*TASK DETAILS*
Convert the text of each item below into a JSON list of strings, with one string per line and blank lines left out.

━━ DATA TO PROCESS

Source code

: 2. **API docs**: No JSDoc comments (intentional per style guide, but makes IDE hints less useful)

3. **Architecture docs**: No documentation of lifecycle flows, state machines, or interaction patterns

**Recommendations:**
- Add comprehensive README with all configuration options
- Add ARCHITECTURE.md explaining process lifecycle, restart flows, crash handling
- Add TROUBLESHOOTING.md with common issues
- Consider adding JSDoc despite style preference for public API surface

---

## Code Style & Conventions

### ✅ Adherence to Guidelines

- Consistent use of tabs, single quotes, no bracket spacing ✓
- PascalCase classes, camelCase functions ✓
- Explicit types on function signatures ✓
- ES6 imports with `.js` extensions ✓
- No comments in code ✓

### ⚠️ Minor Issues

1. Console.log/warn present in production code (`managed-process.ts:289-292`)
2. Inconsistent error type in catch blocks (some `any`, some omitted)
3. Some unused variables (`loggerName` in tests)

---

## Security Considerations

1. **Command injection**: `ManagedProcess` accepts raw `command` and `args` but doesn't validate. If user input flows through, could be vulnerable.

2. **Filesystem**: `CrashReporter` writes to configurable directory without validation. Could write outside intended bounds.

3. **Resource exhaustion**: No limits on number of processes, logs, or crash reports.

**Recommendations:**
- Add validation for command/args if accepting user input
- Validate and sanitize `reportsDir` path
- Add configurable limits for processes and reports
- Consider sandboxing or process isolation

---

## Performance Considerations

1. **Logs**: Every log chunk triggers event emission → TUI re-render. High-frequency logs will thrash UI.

━━━━

*FINISHED EXERCISE*
[
  "Source code",
  ": 2. **API docs**: No JSDoc comments (intentional per style guide, but makes IDE hints less useful)",
  "3. **Architecture docs**: No documentation of lifecycle flows, state machines, or interaction patterns",
  "**Recommendations:**",
  "- Add comprehensive README with all configuration options",
  "- Add ARCHITECTURE.md explaining process lifecycle, restart flows, crash handling",
  "- Add TROUBLESHOOTING.md with common issues",
  "- Consider adding JSDoc despite style preference for public API surface",
  "---",
  "## Code Style & Conventions",
  "### ✅ Adherence to Guidelines",
  "- Consistent use of tabs, single quotes, no bracket spacing ✓",
  "- PascalCase classes, camelCase functions ✓",
  "- Explicit types on function signatures ✓",
  "- ES6 imports with `.js` extensions ✓",
  "- No comments in code ✓",
  "### ⚠️ Minor Issues",
  "1. Console.log/warn present in production code (`managed-process.ts:289-292`)",
  "2. Inconsistent error type in catch blocks (some `any`, some omitted)",
  "3. Some unused variables (`loggerName` in tests)",
  "---",
  "## Security Considerations",
  "1. **Command injection**: `ManagedProcess` accepts raw `command` and `args` but doesn't validate. If user input flows through, could be vulnerable.",
  "2. **Filesystem**: `CrashReporter` writes to configurable directory without validation. Could write outside intended bounds.",
  "3. **Resource exhaustion**: No limits on number of processes, logs, or crash reports.",
  "**Recommendations:**",
  "- Add validation for command/args if accepting user input",
  "- Validate and sanitize `reportsDir` path",
  "- Add configurable limits for processes and reports",
  "- Consider sandboxing or process isolation",
  "---",
  "## Performance Considerations",
  "1. **Logs**: Every log chunk triggers event emission → TUI re-render. High-frequency logs will thrash UI."
]